_PROBLEM DESCRIPTION_: Search the data below for the string "performance" and copy all lines where it shows up.

_DATA FOR PROCESSING_:
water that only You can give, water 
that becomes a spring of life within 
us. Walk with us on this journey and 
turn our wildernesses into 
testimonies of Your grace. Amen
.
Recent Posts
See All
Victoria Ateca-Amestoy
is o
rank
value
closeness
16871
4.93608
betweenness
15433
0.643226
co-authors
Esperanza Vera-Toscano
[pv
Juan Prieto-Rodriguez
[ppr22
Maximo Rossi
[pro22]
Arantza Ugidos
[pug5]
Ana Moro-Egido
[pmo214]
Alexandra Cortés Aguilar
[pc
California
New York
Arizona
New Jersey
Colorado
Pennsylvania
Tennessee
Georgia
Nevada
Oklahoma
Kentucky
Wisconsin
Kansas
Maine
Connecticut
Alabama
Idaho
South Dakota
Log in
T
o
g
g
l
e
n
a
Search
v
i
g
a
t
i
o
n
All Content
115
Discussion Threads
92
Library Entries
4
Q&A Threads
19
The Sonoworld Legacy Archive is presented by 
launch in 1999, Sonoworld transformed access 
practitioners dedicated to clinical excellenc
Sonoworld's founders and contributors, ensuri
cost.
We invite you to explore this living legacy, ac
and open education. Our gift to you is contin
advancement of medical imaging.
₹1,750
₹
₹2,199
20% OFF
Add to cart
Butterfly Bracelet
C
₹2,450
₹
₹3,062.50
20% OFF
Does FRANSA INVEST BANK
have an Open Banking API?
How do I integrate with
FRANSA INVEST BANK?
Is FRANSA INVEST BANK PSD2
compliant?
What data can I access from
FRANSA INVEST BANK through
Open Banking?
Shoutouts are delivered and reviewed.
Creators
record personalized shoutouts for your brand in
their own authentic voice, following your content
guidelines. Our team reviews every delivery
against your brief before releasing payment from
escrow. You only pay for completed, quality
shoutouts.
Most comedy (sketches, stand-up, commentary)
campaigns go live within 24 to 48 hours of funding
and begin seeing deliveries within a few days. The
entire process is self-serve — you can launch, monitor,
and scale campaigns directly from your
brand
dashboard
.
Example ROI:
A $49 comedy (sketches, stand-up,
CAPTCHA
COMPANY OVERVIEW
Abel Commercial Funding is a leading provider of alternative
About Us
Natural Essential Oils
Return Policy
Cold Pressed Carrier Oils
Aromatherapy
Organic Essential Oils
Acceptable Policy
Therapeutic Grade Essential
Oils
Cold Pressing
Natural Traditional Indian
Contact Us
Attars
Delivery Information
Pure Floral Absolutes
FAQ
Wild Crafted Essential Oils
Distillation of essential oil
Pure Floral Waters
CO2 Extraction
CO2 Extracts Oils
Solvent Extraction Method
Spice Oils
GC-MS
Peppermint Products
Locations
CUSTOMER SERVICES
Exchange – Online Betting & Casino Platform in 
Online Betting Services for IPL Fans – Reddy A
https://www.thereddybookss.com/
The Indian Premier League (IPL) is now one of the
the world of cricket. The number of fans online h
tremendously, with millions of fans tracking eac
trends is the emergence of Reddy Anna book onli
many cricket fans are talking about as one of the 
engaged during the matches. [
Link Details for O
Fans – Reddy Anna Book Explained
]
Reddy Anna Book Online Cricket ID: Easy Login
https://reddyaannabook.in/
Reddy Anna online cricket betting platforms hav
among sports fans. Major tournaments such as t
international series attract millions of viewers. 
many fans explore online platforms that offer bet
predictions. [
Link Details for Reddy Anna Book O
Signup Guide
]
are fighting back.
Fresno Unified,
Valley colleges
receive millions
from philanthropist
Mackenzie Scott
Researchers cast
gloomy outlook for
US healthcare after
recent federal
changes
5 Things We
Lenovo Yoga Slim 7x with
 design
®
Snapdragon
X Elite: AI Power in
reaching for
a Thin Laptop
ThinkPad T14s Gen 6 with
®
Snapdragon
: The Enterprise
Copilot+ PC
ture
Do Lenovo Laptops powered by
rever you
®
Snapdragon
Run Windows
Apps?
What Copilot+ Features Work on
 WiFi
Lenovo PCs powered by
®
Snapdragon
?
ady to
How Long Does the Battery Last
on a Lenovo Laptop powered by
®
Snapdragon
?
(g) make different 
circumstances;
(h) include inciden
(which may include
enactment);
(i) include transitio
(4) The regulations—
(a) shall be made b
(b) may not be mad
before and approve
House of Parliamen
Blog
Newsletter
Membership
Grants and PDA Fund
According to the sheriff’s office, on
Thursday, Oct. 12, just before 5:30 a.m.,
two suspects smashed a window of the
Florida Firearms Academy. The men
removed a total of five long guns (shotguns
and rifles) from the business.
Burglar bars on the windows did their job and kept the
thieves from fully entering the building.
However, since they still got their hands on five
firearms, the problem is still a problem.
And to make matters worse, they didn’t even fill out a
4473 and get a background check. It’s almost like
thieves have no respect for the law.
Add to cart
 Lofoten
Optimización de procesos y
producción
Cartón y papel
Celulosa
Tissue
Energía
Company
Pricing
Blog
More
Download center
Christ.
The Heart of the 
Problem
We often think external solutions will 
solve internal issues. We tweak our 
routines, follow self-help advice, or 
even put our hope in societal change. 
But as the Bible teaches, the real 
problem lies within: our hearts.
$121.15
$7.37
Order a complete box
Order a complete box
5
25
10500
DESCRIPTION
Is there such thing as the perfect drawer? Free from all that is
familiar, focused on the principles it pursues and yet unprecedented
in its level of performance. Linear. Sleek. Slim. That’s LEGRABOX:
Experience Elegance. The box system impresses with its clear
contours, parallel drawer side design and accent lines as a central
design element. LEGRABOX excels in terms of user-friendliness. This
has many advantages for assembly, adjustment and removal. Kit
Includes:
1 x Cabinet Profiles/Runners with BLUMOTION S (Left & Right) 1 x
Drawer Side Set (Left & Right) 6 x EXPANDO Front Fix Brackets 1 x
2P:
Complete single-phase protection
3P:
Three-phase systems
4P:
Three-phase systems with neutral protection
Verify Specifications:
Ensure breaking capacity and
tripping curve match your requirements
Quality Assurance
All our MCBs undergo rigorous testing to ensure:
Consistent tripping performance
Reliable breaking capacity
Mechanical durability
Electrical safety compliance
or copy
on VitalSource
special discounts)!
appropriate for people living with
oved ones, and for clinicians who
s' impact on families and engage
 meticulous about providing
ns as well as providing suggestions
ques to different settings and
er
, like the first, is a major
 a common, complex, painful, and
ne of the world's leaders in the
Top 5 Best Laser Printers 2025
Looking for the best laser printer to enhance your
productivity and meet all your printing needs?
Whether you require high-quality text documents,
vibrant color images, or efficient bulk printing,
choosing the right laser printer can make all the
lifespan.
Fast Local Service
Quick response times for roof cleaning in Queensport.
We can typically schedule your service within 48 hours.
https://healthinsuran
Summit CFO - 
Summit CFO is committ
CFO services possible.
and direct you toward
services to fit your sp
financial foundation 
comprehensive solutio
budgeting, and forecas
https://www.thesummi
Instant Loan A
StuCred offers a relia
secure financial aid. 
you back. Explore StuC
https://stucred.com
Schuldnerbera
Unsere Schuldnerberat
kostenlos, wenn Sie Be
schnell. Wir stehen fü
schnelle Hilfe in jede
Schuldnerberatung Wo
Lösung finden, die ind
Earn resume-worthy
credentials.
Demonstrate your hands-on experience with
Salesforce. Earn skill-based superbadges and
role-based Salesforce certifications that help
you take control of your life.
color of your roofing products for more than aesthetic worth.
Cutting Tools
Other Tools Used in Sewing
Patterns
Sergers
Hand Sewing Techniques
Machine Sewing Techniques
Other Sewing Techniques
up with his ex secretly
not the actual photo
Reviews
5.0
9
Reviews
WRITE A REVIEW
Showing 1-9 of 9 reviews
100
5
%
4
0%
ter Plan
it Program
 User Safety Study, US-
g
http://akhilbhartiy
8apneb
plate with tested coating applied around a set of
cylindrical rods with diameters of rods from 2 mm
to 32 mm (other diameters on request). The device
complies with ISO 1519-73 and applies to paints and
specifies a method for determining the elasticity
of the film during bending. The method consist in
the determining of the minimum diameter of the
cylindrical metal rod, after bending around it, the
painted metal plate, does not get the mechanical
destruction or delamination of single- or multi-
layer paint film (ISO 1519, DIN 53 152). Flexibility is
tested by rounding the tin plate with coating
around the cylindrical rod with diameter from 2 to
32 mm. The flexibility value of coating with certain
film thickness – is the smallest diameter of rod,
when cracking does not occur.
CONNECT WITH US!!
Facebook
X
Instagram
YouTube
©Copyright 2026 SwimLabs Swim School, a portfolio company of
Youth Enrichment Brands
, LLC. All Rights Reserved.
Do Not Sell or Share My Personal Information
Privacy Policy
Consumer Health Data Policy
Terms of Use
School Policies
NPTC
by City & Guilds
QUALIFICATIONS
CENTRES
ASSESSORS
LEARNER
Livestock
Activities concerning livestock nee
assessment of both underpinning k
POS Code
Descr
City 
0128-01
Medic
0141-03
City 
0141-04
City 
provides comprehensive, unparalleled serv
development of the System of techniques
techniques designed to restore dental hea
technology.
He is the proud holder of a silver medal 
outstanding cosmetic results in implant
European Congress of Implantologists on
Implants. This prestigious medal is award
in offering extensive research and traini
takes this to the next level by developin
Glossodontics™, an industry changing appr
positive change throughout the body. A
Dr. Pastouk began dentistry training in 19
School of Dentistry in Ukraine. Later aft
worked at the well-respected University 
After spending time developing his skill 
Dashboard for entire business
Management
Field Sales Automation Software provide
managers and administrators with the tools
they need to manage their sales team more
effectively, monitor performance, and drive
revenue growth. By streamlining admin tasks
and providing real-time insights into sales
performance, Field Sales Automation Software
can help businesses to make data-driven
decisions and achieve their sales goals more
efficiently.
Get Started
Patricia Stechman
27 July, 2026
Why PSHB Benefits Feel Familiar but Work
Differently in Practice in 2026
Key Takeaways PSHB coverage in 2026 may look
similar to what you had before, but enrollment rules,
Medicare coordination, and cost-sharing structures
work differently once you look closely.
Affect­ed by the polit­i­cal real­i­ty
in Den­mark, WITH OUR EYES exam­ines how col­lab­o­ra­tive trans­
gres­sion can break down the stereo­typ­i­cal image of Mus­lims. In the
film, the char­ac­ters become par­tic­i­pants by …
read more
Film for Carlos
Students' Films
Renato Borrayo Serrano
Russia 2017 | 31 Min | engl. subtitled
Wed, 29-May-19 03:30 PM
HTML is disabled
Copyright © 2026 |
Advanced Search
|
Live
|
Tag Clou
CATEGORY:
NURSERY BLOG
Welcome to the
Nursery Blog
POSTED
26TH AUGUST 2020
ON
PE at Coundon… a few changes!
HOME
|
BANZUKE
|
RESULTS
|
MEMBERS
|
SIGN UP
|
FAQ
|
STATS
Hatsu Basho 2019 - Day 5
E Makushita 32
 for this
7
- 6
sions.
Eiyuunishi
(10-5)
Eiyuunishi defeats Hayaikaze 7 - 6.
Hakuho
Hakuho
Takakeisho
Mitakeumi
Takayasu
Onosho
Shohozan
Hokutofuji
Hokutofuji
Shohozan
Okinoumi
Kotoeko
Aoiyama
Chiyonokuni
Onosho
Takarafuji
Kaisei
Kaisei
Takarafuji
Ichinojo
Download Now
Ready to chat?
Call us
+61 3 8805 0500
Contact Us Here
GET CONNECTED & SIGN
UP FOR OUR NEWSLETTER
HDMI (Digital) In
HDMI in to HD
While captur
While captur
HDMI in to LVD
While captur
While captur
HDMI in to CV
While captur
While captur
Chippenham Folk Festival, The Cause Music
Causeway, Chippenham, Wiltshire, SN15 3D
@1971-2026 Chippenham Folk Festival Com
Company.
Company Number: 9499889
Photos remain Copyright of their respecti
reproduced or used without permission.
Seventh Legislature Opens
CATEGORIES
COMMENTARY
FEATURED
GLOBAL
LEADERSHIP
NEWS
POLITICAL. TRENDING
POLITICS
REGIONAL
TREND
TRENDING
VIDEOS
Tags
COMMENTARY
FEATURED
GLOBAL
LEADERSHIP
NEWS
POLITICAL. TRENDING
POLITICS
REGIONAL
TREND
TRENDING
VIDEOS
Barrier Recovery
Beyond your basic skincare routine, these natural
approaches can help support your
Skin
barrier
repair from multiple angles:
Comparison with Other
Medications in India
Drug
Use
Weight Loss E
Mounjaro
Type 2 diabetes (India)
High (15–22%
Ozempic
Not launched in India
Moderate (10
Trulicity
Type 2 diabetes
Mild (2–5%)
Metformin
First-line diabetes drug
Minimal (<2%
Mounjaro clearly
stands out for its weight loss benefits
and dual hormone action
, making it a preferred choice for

_SOLVED PROBLEM_:
in its level of performance. Linear. Sleek. Slim. That’s LEGRABOX:
Consistent tripping performance
effectively, monitor performance, and drive
performance, Field Sales Automation Software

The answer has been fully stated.